Columna publicada en La Tercera, 11.02.2015

Bachelet ha jugado por segunda vez la carta del aborto para desviar la atención pública desde sus reformas hacia la cancha “valórica”. Lo hizo con la tributaria y ahora con la educacional. Y aunque esta maniobra es ya común, a veces viene acompañada de detalles que son valiosos para comprender la mentalidad política de quienes van tomando con avidez varias de las riendas del poder en Chile.

Un ejemplo de lo anterior es la pretensión de parte del grupo de poder gobernante de obligar a la Universidad Católica a practicar abortos en su red de salud. Este caso es interesante como radiografía de dos patologías que han acompañado a las corrientes dominantes de la izquierda durante toda su vida: la sensación perversa de superioridad moral y el desprecio absolutista por las organizaciones intermedias. 

En cuanto a lo primero, resulta más o menos claro que el gobierno generó un proyecto de ley que como ha señalado el profesor Patricio Zapata, es un engendro entre el aborto libre y la despenalización de ciertos casos. Esto ocurre porque creen que lo primero es lo mejor, pero que sólo lo segundo cuenta con algún apoyo popular. Así, se opta por un proyecto tramposo con la convicción prometeica de que con eso le hacen un bien al pueblo chileno, aunque para ello tengan que pasarle gato por liebre. No es raro que quienes se creen incorruptibles portadores del progreso terminen creyéndose también justificados para violar las reglas que imponen con celo a los demás.

Respecto a lo segundo, cierta izquierda hereda de la tradición absolutista la convicción de que toda organización intermedia es una amenaza al “interés general”, que sólo puede realizarse a través de la ley si el vínculo entre ella y cada individuo es purificado de intereses parciales. Para lograr eso, el Estado debe arrasar con los cuerpos intermedios y estandarizar a los ciudadanos. La violencia de los socialismos reales contra los indígenas, los gitanos, los campesinos, los judíos, los homosexuales, la familia, las iglesias y cualquier organización o forma de vida que no estuviera bajo el control del régimen, nacen precisamente de esta visión purificadora, al igual que los ataques recibidos por la Universidad Católica durante estos días, incluyendo la amenaza de expropiación hecha por un legislador de la República.
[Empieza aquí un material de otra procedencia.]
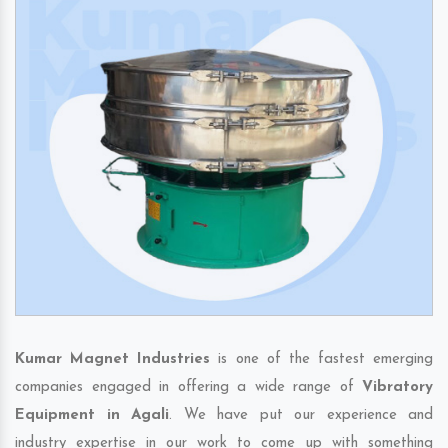
Kumar Magnet Industries
is one of the fastest emerging
companies engaged in offering a wide range of
Vibratory
Equipment in Agali
. We have put our experience and
industry expertise in our work to come up with something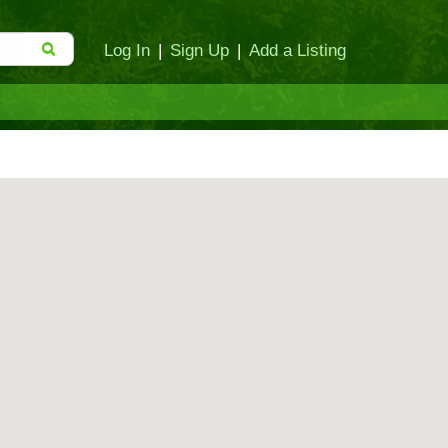
Log In
|
Sign Up
|
Add a Listing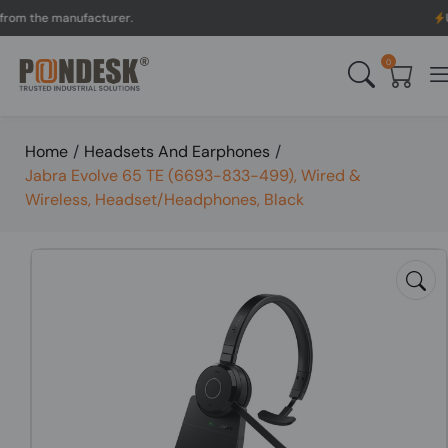
 the manufacturer.
UK to
0
Home
/
Headsets And Earphones
/
Jabra Evolve 65 TE (6693-833-499), Wired &
Wireless, Headset/Headphones, Black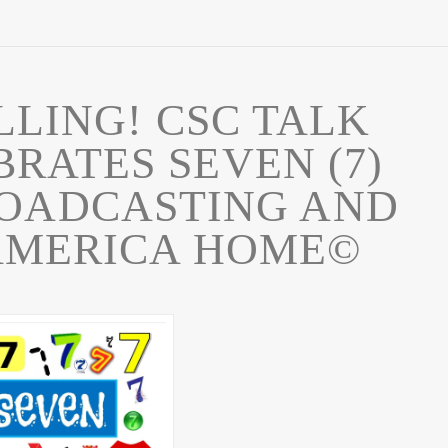
ALLING! CSC TALK
RATES SEVEN (7)
ROADCASTING AND
AMERICA HOME©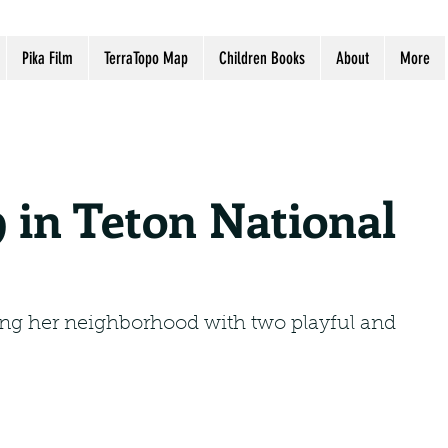
Pika Film
TerraTopo Map
Children Books
About
More
9 in Teton National
ling her neighborhood with two playful and 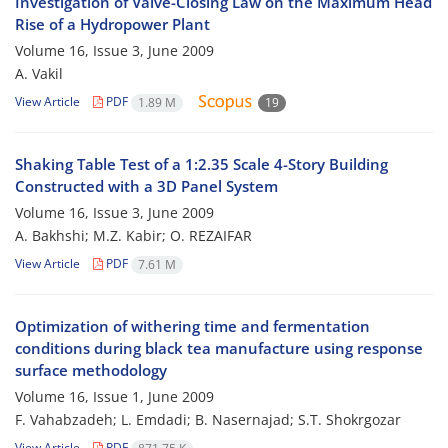
Investigation of Valve-Closing Law on the Maximum Head
Rise of a Hydropower Plant
Volume 16, Issue 3, June 2009
A. Vakil
View Article
PDF
1.89 M
19
Shaking Table Test of a 1:2.35 Scale 4-Story Building
Constructed with a 3D Panel System
Volume 16, Issue 3, June 2009
A. Bakhshi; M.Z. Kabir; O. REZAIFAR
View Article
PDF
7.61 M
Optimization of withering time and fermentation
conditions during black tea manufacture using response
surface methodology
Volume 16, Issue 1, June 2009
F. Vahabzadeh; L. Emdadi; B. Nasernajad; S.T. Shokrgozar
View Article
PDF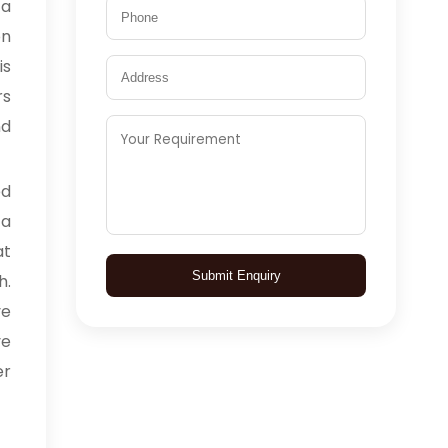
 a
on
is
rs
d
ed
 a
at
Submit Enquiry
h.
ve
ve
er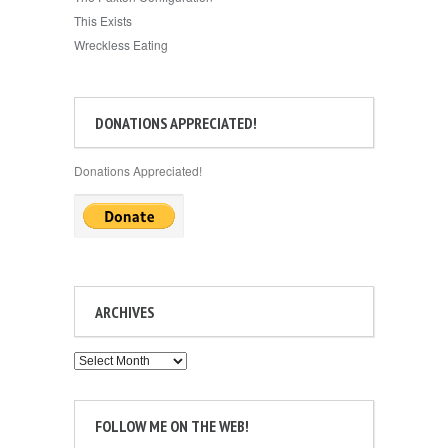
This Exists
Wreckless Eating
DONATIONS APPRECIATED!
Donations Appreciated!
ARCHIVES
Archives
FOLLOW ME ON THE WEB!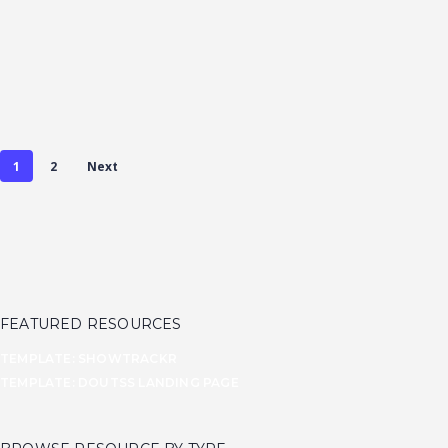
based on
another
experimental
flat design
project of
mine...
1
2
Next
FEATURED RESOURCES
TEMPLATE: SHOWTRACKR
TEMPLATE: DOUTSS LANDING PAGE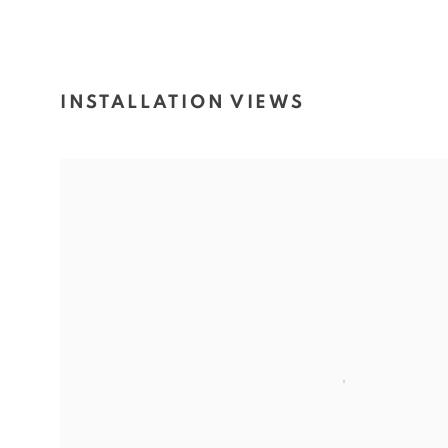
INSTALLATION VIEWS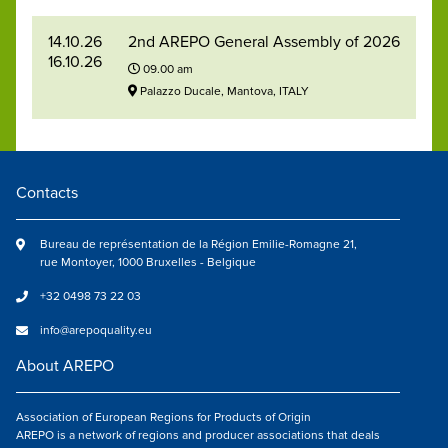
14.10.26
2nd AREPO General Assembly of 2026
16.10.26
09.00 am
Palazzo Ducale, Mantova, ITALY
Contacts
Bureau de représentation de la Région Emilie-Romagne 21,
rue Montoyer, 1000 Bruxelles - Belgique
+32 0498 73 22 03
info@arepoquality.eu
About AREPO
Association of European Regions for Products of Origin
AREPO is a network of regions and producer associations that deals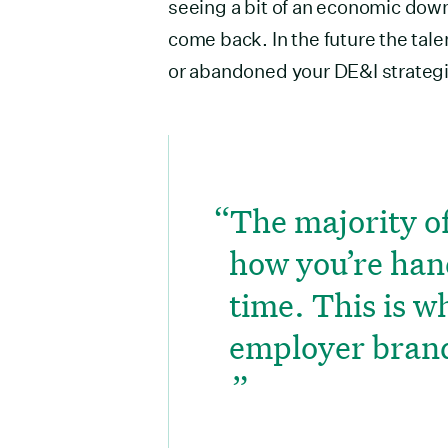
seeing a bit of an economic downt
come back. In the future the tal
or abandoned your DE&I strategi
The majority of
how you’re han
time. This is w
employer bran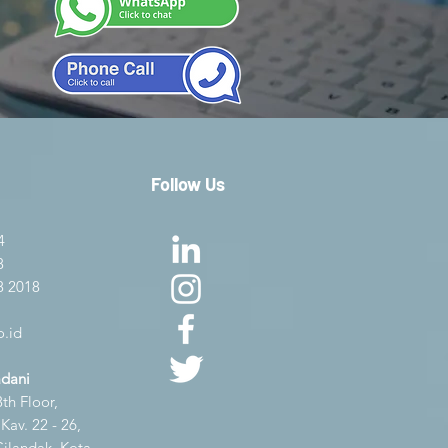
Follow Us
4
8
8 2018
.id
adani
th Floor,
av. 22 - 26,
Cilandak, Kota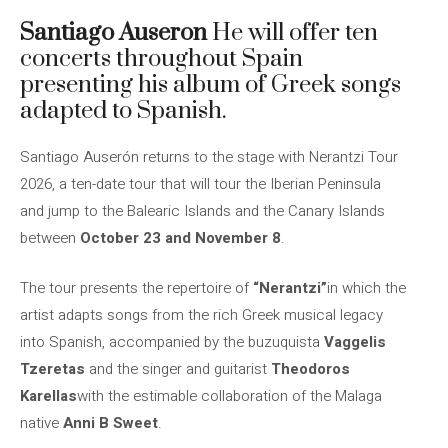
Santiago Auseron
He will offer ten
concerts throughout Spain
presenting his album of Greek songs
adapted to Spanish.
Santiago Auserón returns to the stage with Nerantzi Tour
2026, a ten-date tour that will tour the Iberian Peninsula
and jump to the Balearic Islands and the Canary Islands
between
October 23 and November 8
.
The tour presents the repertoire of
“Nerantzi”
in which the
artist adapts songs from the rich Greek musical legacy
into Spanish, accompanied by the buzuquista
Vaggelis
Tzeretas
and the singer and guitarist
Theodoros
Karellas
with the estimable collaboration of the Malaga
native
Anni B Sweet
.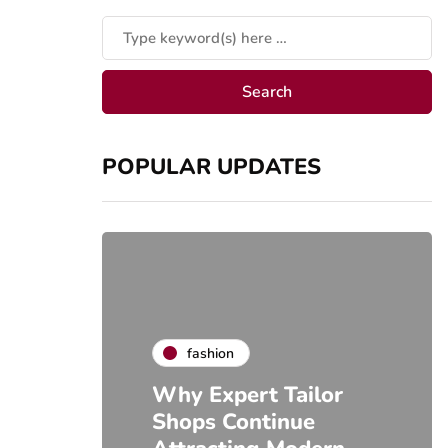
POPULAR UPDATES
fashion
Why Expert Tailor
Shops Continue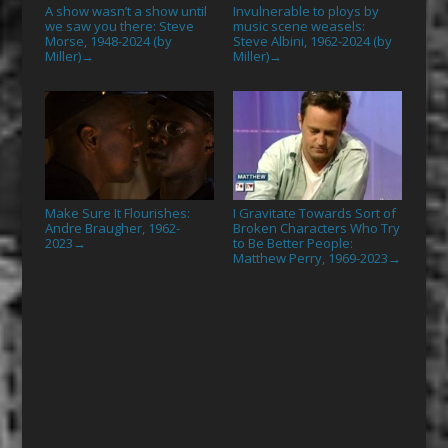
A show wasn’t a show until
Invulnerable to ploys by
we saw you there: Steve
music scene weasels:
Morse, 1948-2024 (by
Steve Albini, 1962-2024 (by
Miller)
Miller)
→
→
Make Sure It Flourishes:
I Gravitate Towards Sort of
Andre Braugher, 1962-
Broken Characters Who Try
2023
to Be Better People:
→
Matthew Perry, 1969-2023
→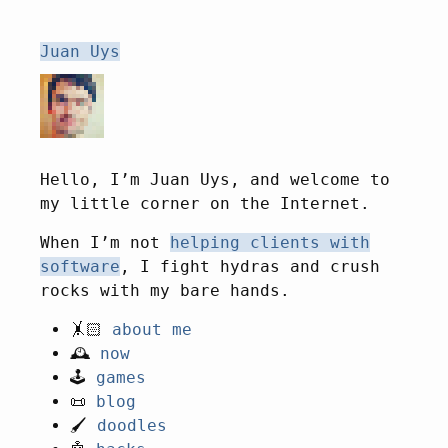
Juan Uys
Hello, I’m
Juan
Uys, and welcome to
my little corner on the Internet.
When I’m not
helping clients with
software
, I fight hydras and crush
rocks with my bare hands.
🤸🏻
about me
🕰️
now
🕹️
games
📜
blog
🖌️
doodles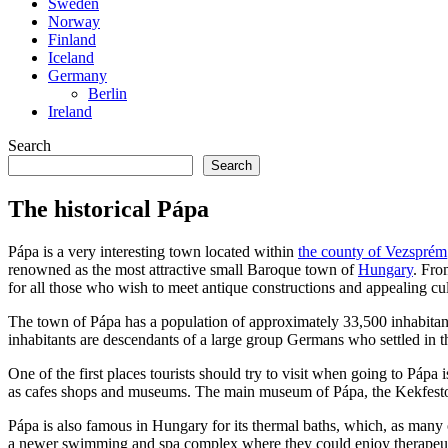
Sweden
Norway
Finland
Iceland
Germany
Berlin
Ireland
Search
Search
The historical Pápa
Pápa is a very interesting town located within
the county of Vezsprém
renowned as the most attractive small Baroque town of
Hungary
. Fro
for all those who wish to meet antique constructions and appealing cul
The town of Pápa has a population of approximately 33,500 inhabitant
inhabitants are descendants of a large group Germans who settled in t
One of the first places tourists should try to visit when going to Pápa i
as cafes shops and museums. The main museum of Pápa, the Kekfesto or 
Pápa is also famous in Hungary for its thermal baths, which, as many ot
a newer swimming and spa complex where they could enjoy therapeuti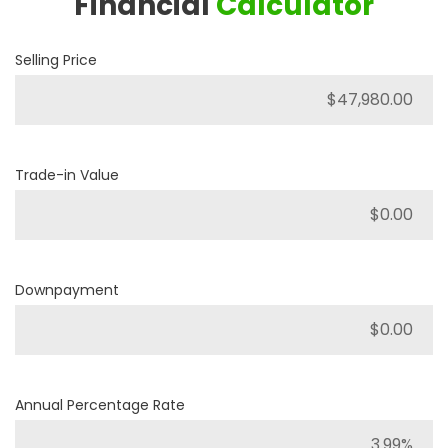
Financial
Calculator
Selling Price
Trade-in Value
Downpayment
Annual Percentage Rate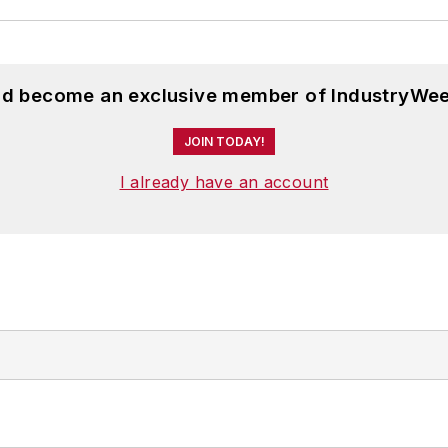
and become an exclusive member of IndustryWee
JOIN TODAY!
I already have an account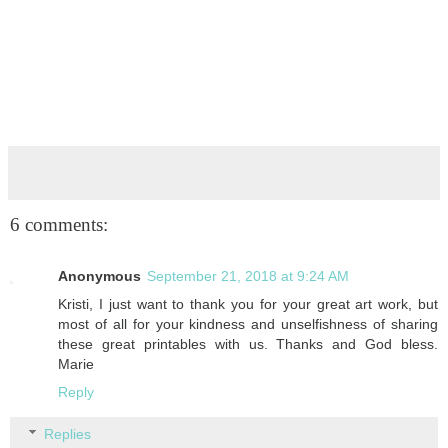
6 comments:
Anonymous
September 21, 2018 at 9:24 AM
Kristi, I just want to thank you for your great art work, but
most of all for your kindness and unselfishness of sharing
these great printables with us. Thanks and God bless.
Marie
Reply
Replies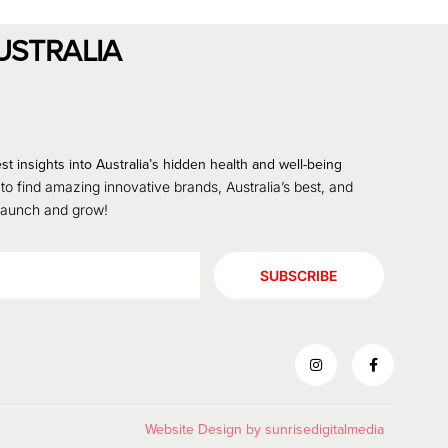
USTRALIA
st insights into Australia’s hidden health and well-being
 to find amazing innovative brands, Australia’s best, and
 launch and grow!
SUBSCRIBE
Website Design by
sunrisedigitalmedia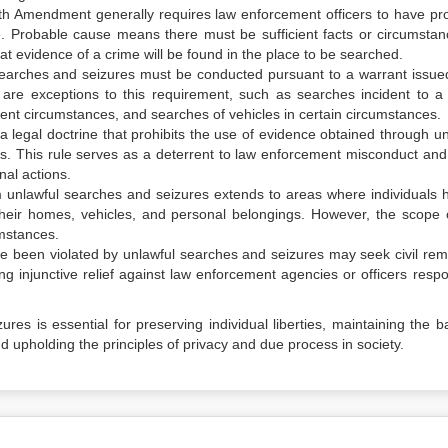
th Amendment generally requires law enforcement officers to have pr
. Probable cause means there must be sufficient facts or circumstan
t evidence of a crime will be found in the place to be searched.
searches and seizures must be conducted pursuant to a warrant issue
 are exceptions to this requirement, such as searches incident to a 
ent circumstances, and searches of vehicles in certain circumstances.
 a legal doctrine that prohibits the use of evidence obtained through un
s. This rule serves as a deterrent to law enforcement misconduct and
nal actions.
m unlawful searches and seizures extends to areas where individuals 
their homes, vehicles, and personal belongings. However, the scope o
mstances.
ve been violated by unlawful searches and seizures may seek civil rem
ng injunctive relief against law enforcement agencies or officers respo
res is essential for preserving individual liberties, maintaining the b
 upholding the principles of privacy and due process in society.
Cuando estas patologías se exacerban, su resultado es la destrucción de lo público, entendido como espacio de encuentro en igual pie de diversas perspectivas y formas de existencia. También lo es la muerte del pluralismo y de la tolerancia como modos de convivir. Una minoría organizada convencida de su superioridad moral e intelectual, que se hace del aparato estatal y lo utiliza para borrar del mapa cualquier otra organización civil engendra espacios de abuso radical.

Frente a esta amenaza, las banderas de la sociedad civil, la subsidiariedad, la autonomía y el pluralismo no son banderas “de derecha”, sino, tal como lo entendieron George Orwell, Albert Camus y Simone Weil en su momento, los estandartes de la causa más digna de todas: la resistencia contra los excesos del poder.